Monday 7 February 2011

At last, Nyki Blatchley is here and writing!


I know you're probably wondering why I opened the blog saying 'at last' Nyki is here, but God bless the man, I have not made it easy for him to visit, LOL! We have battled back and forth with topic choice but he has come up with a winner! I love it.

Take it away, Nyki...

Erotic romance. Some people, usually those with what are described as “old-fashioned” views (meant either as a compliment or a criticism) might say that sex has very little to do with love, and nothing to do with romance. After all, romance is all about courting, whereas sex is what you do after marriage, in order to produce children.

Well, I assume that anyone reading this blog-page wouldn’t hold that view, but the surprising thing is that it isn’t really old-fashioned – it’s a relatively modern way of looking at romance.

Our western culture’s concept of the romantic comes from the medieval rituals of “courtly love”, as described in the romances. They were called romances, in fact, because they were written in the “Romance” (Latin-derived) languages, and all modern meaning of “romance” and “romantic” derive from this.

And they were essentially about sex. The courtly lover’s purpose wasn’t to be pure and self-denying, and it certainly wasn’t marriage. The purpose of all the courting and sighing and poetry was to get the fair one into bed.

In fact, medieval courtly love was usually adulterous – Lancelot and Guinevere were the ideal couple. There are complex reasons for this, but essentially it was the double whammy that marriage was seen as nothing but a business transaction, and that noble girls usually married very young. You couldn’t be romantic about your wife (that would be ridiculous) and an unmarried girl would probably be about twelve or thirteen, unsuitable for the powerful, desirable woman the romancers idealised. That left widows, or women married to someone else.

By Shakespeare’s time, this had changed. Romeo and Juliet, for instance, does feature a thirteen-year-old girl, but this was a tale of angsty teenage romance, not of the knight wooing his lady. In a more morality-conscious age, Shakespeare got his lovers married first – but he got them into bed immediately after, and there’s no doubt at least part of the motive for this great love was that both were itching to get laid.

By the time we get to Jane Austen, sex as a impetus for romance has been replaced by social and economic motivation.

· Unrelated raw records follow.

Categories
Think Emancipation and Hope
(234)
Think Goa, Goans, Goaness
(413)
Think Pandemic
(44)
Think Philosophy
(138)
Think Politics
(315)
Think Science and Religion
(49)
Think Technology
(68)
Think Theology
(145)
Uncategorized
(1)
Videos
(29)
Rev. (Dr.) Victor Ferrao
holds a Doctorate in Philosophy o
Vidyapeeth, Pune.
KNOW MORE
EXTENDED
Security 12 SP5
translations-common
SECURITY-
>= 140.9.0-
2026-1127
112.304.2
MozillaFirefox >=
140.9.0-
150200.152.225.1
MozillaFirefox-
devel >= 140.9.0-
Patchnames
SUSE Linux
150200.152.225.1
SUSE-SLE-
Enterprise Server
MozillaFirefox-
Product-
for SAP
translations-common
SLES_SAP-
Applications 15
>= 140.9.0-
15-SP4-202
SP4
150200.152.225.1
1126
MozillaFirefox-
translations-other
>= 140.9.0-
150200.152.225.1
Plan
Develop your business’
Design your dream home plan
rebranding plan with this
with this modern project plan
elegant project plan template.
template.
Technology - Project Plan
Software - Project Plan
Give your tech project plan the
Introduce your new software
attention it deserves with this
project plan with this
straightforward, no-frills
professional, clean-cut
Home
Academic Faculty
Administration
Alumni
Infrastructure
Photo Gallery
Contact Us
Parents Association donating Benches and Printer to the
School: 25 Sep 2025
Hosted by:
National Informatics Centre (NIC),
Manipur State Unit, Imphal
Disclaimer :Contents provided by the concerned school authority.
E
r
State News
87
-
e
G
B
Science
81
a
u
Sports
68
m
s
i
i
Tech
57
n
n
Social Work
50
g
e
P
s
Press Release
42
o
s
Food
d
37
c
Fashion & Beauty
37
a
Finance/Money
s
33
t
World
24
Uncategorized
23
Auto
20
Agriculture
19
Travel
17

The money aspect has diminished since then, though not disappeared – it always helps in a romance when the handsome hero who sweeps the heroine off her feet happens to be loaded too – but the social need for the status of marriage remained powerful.

Nineteenth and twentieth century romance, on the whole, combined this with non-erotic emotions until, with changing attitudes, the past few decades has seen sex return to centre-stage in romance, as it was in the middle ages.

Still, the erotic and romantic elements aren’t always perfectly fused, and nor should they be. Neither medieval and modern romance is all about sex, while erotic exploration isn’t always about love. My fantasy/erotic series of novellas for Lyrical Press Inc. about Kaydana the Sorceress is essentially about Kaydana’s gradual discovery and understanding of the deeper and darker parts of her sexuality. Most of the novellas involve a love-story, sometimes central, sometimes merely important, but Kaydana has to get through a lot of demons (literally as well as figuratively) before she’s in a position where she can give her heart for good.

The most recent book of the series, Kaydana and the Pool of the Gods, is primarily concerned with Kaydana coming to terms with aspects of her sexuality, but this happens against the background of a relationship that develops through the story. In Kaydana and the Lost City, to be published later in 2011, the love-story will be central, offering Kaydana the chance of lifelong happiness. Will she take it? Well, you can find out when it’s published.

You can find my books from Lyrical at http://tinyurl.com/488a954

and visit my website at http://www.freewebs.com/nykiblatchley/

Love this post, Nyki! The topic of love, sex, marriage and how it has changed over the years is a fascinating one. Isn't that why romance (whether erotic or not) remains one of the highest selling genres worldwide? We all want love...and we all want sex!

We'd love to hear your questions and comments, people....

1 comment:

  1. Interesting post. Also realistic. I just finished reading a book of romances written in the 1980's and I was surprised at how understated the sex was in those books. As I told a friend, I need sex in my books. What a difference with your Kaydana series. I just read Kaydana and the Staff of Ishlun. I loved it. I liked the story and the sex in it. It was erotic and certainly not vanilla. Have I read too many erotic novels?